### [What you need to do]
Restate the full listing word for word; images stay out of it.

### [Records provided]
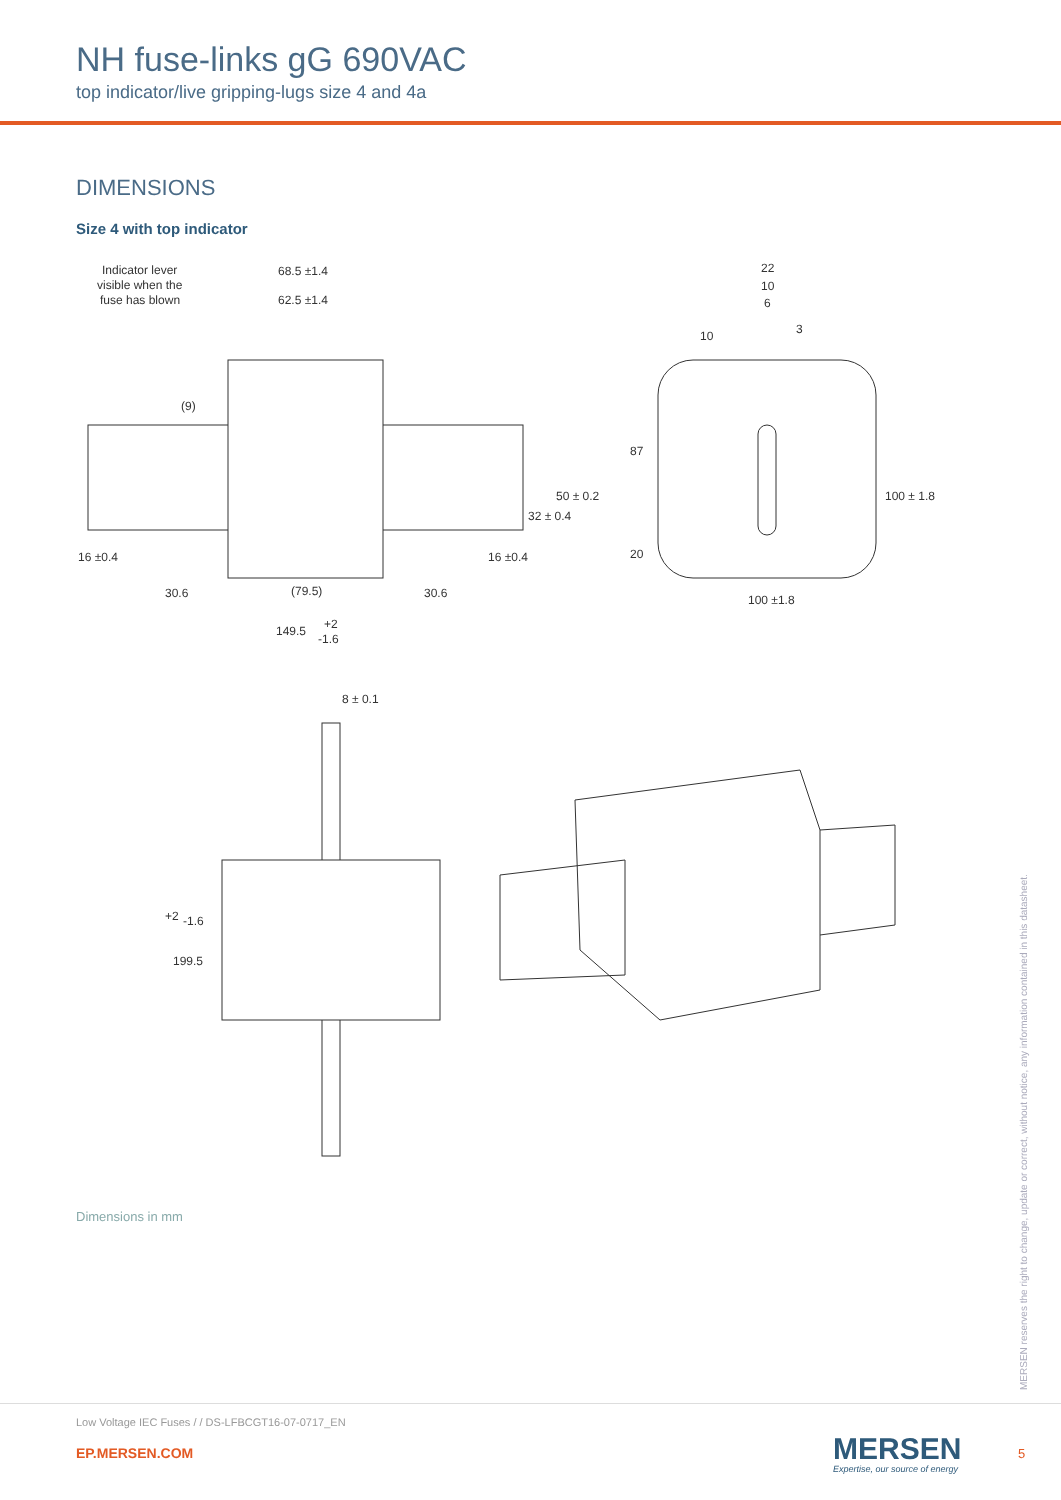NH fuse-links gG 690VAC
top indicator/live gripping-lugs size 4 and 4a
DIMENSIONS
Size 4 with top indicator
Indicator lever
visible when the
fuse has blown
68.5 ±1.4
62.5 ±1.4
(9)
16 ±0.4
16 ±0.4
30.6
(79.5)
30.6
149.5
+2
-1.6
32 ± 0.4
50 ± 0.2
22
10
6
10
3
87
20
100 ± 1.8
100 ±1.8
8 ± 0.1
199.5
+2
-1.6
Dimensions in mm
MERSEN reserves the right to change, update or correct, without notice, any information contained in this datasheet.
Low Voltage IEC Fuses / / DS-LFBCGT16-07-0717_EN
EP.MERSEN.COM MERSEN
Expertise, our source of energy
5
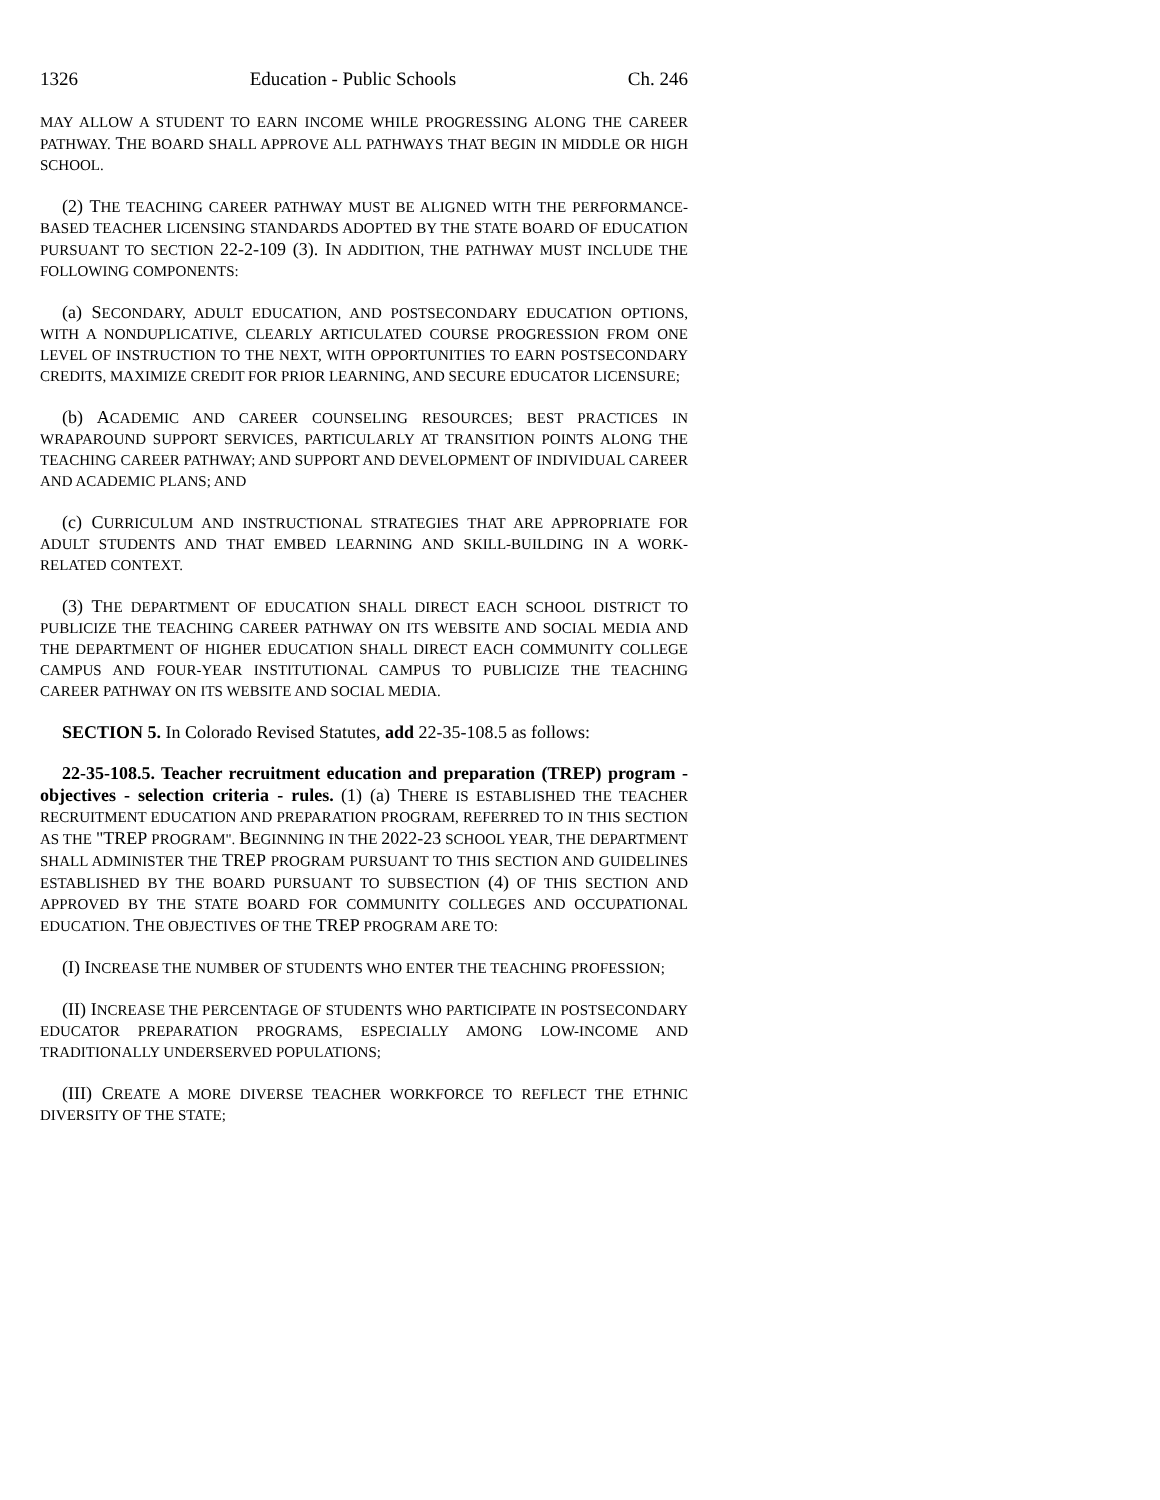1326 Education - Public Schools Ch. 246
MAY ALLOW A STUDENT TO EARN INCOME WHILE PROGRESSING ALONG THE CAREER PATHWAY. THE BOARD SHALL APPROVE ALL PATHWAYS THAT BEGIN IN MIDDLE OR HIGH SCHOOL.
(2) THE TEACHING CAREER PATHWAY MUST BE ALIGNED WITH THE PERFORMANCE-BASED TEACHER LICENSING STANDARDS ADOPTED BY THE STATE BOARD OF EDUCATION PURSUANT TO SECTION 22-2-109 (3). IN ADDITION, THE PATHWAY MUST INCLUDE THE FOLLOWING COMPONENTS:
(a) SECONDARY, ADULT EDUCATION, AND POSTSECONDARY EDUCATION OPTIONS, WITH A NONDUPLICATIVE, CLEARLY ARTICULATED COURSE PROGRESSION FROM ONE LEVEL OF INSTRUCTION TO THE NEXT, WITH OPPORTUNITIES TO EARN POSTSECONDARY CREDITS, MAXIMIZE CREDIT FOR PRIOR LEARNING, AND SECURE EDUCATOR LICENSURE;
(b) ACADEMIC AND CAREER COUNSELING RESOURCES; BEST PRACTICES IN WRAPAROUND SUPPORT SERVICES, PARTICULARLY AT TRANSITION POINTS ALONG THE TEACHING CAREER PATHWAY; AND SUPPORT AND DEVELOPMENT OF INDIVIDUAL CAREER AND ACADEMIC PLANS; AND
(c) CURRICULUM AND INSTRUCTIONAL STRATEGIES THAT ARE APPROPRIATE FOR ADULT STUDENTS AND THAT EMBED LEARNING AND SKILL-BUILDING IN A WORK-RELATED CONTEXT.
(3) THE DEPARTMENT OF EDUCATION SHALL DIRECT EACH SCHOOL DISTRICT TO PUBLICIZE THE TEACHING CAREER PATHWAY ON ITS WEBSITE AND SOCIAL MEDIA AND THE DEPARTMENT OF HIGHER EDUCATION SHALL DIRECT EACH COMMUNITY COLLEGE CAMPUS AND FOUR-YEAR INSTITUTIONAL CAMPUS TO PUBLICIZE THE TEACHING CAREER PATHWAY ON ITS WEBSITE AND SOCIAL MEDIA.
SECTION 5. In Colorado Revised Statutes, add 22-35-108.5 as follows:
22-35-108.5. Teacher recruitment education and preparation (TREP) program - objectives - selection criteria - rules. (1) (a) THERE IS ESTABLISHED THE TEACHER RECRUITMENT EDUCATION AND PREPARATION PROGRAM, REFERRED TO IN THIS SECTION AS THE "TREP PROGRAM". BEGINNING IN THE 2022-23 SCHOOL YEAR, THE DEPARTMENT SHALL ADMINISTER THE TREP PROGRAM PURSUANT TO THIS SECTION AND GUIDELINES ESTABLISHED BY THE BOARD PURSUANT TO SUBSECTION (4) OF THIS SECTION AND APPROVED BY THE STATE BOARD FOR COMMUNITY COLLEGES AND OCCUPATIONAL EDUCATION. THE OBJECTIVES OF THE TREP PROGRAM ARE TO:
(I) INCREASE THE NUMBER OF STUDENTS WHO ENTER THE TEACHING PROFESSION;
(II) INCREASE THE PERCENTAGE OF STUDENTS WHO PARTICIPATE IN POSTSECONDARY EDUCATOR PREPARATION PROGRAMS, ESPECIALLY AMONG LOW-INCOME AND TRADITIONALLY UNDERSERVED POPULATIONS;
(III) CREATE A MORE DIVERSE TEACHER WORKFORCE TO REFLECT THE ETHNIC DIVERSITY OF THE STATE;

### [Output of the task]
NH fuse-links gG 690VAC
top indicator/live gripping-lugs size 4 and 4a
DIMENSIONS
Size 4 with top indicator
Indicator lever
visible when the
fuse has blown
68.5 ±1.4
62.5 ±1.4
(9)
16 ±0.4
16 ±0.4
30.6
(79.5)
30.6
149.5
+2
-1.6
32 ± 0.4
50 ± 0.2
22
10
6
10
3
87
20
100 ± 1.8
100 ±1.8
8 ± 0.1
199.5
+2
-1.6
Dimensions in mm
MERSEN reserves the right to change, update or correct, without notice, any information contained in this datasheet.
Low Voltage IEC Fuses / / DS-LFBCGT16-07-0717_EN
EP.MERSEN.COM MERSEN
Expertise, our source of energy
5
1326 Education - Public Schools Ch. 246
MAY ALLOW A STUDENT TO EARN INCOME WHILE PROGRESSING ALONG THE CAREER PATHWAY. THE BOARD SHALL APPROVE ALL PATHWAYS THAT BEGIN IN MIDDLE OR HIGH SCHOOL.
(2) THE TEACHING CAREER PATHWAY MUST BE ALIGNED WITH THE PERFORMANCE-BASED TEACHER LICENSING STANDARDS ADOPTED BY THE STATE BOARD OF EDUCATION PURSUANT TO SECTION 22-2-109 (3). IN ADDITION, THE PATHWAY MUST INCLUDE THE FOLLOWING COMPONENTS:
(a) SECONDARY, ADULT EDUCATION, AND POSTSECONDARY EDUCATION OPTIONS, WITH A NONDUPLICATIVE, CLEARLY ARTICULATED COURSE PROGRESSION FROM ONE LEVEL OF INSTRUCTION TO THE NEXT, WITH OPPORTUNITIES TO EARN POSTSECONDARY CREDITS, MAXIMIZE CREDIT FOR PRIOR LEARNING, AND SECURE EDUCATOR LICENSURE;
(b) ACADEMIC AND CAREER COUNSELING RESOURCES; BEST PRACTICES IN WRAPAROUND SUPPORT SERVICES, PARTICULARLY AT TRANSITION POINTS ALONG THE TEACHING CAREER PATHWAY; AND SUPPORT AND DEVELOPMENT OF INDIVIDUAL CAREER AND ACADEMIC PLANS; AND
(c) CURRICULUM AND INSTRUCTIONAL STRATEGIES THAT ARE APPROPRIATE FOR ADULT STUDENTS AND THAT EMBED LEARNING AND SKILL-BUILDING IN A WORK-RELATED CONTEXT.
(3) THE DEPARTMENT OF EDUCATION SHALL DIRECT EACH SCHOOL DISTRICT TO PUBLICIZE THE TEACHING CAREER PATHWAY ON ITS WEBSITE AND SOCIAL MEDIA AND THE DEPARTMENT OF HIGHER EDUCATION SHALL DIRECT EACH COMMUNITY COLLEGE CAMPUS AND FOUR-YEAR INSTITUTIONAL CAMPUS TO PUBLICIZE THE TEACHING CAREER PATHWAY ON ITS WEBSITE AND SOCIAL MEDIA.
SECTION 5. In Colorado Revised Statutes, add 22-35-108.5 as follows:
22-35-108.5. Teacher recruitment education and preparation (TREP) program - objectives - selection criteria - rules. (1) (a) THERE IS ESTABLISHED THE TEACHER RECRUITMENT EDUCATION AND PREPARATION PROGRAM, REFERRED TO IN THIS SECTION AS THE "TREP PROGRAM". BEGINNING IN THE 2022-23 SCHOOL YEAR, THE DEPARTMENT SHALL ADMINISTER THE TREP PROGRAM PURSUANT TO THIS SECTION AND GUIDELINES ESTABLISHED BY THE BOARD PURSUANT TO SUBSECTION (4) OF THIS SECTION AND APPROVED BY THE STATE BOARD FOR COMMUNITY COLLEGES AND OCCUPATIONAL EDUCATION. THE OBJECTIVES OF THE TREP PROGRAM ARE TO:
(I) INCREASE THE NUMBER OF STUDENTS WHO ENTER THE TEACHING PROFESSION;
(II) INCREASE THE PERCENTAGE OF STUDENTS WHO PARTICIPATE IN POSTSECONDARY EDUCATOR PREPARATION PROGRAMS, ESPECIALLY AMONG LOW-INCOME AND TRADITIONALLY UNDERSERVED POPULATIONS;
(III) CREATE A MORE DIVERSE TEACHER WORKFORCE TO REFLECT THE ETHNIC DIVERSITY OF THE STATE;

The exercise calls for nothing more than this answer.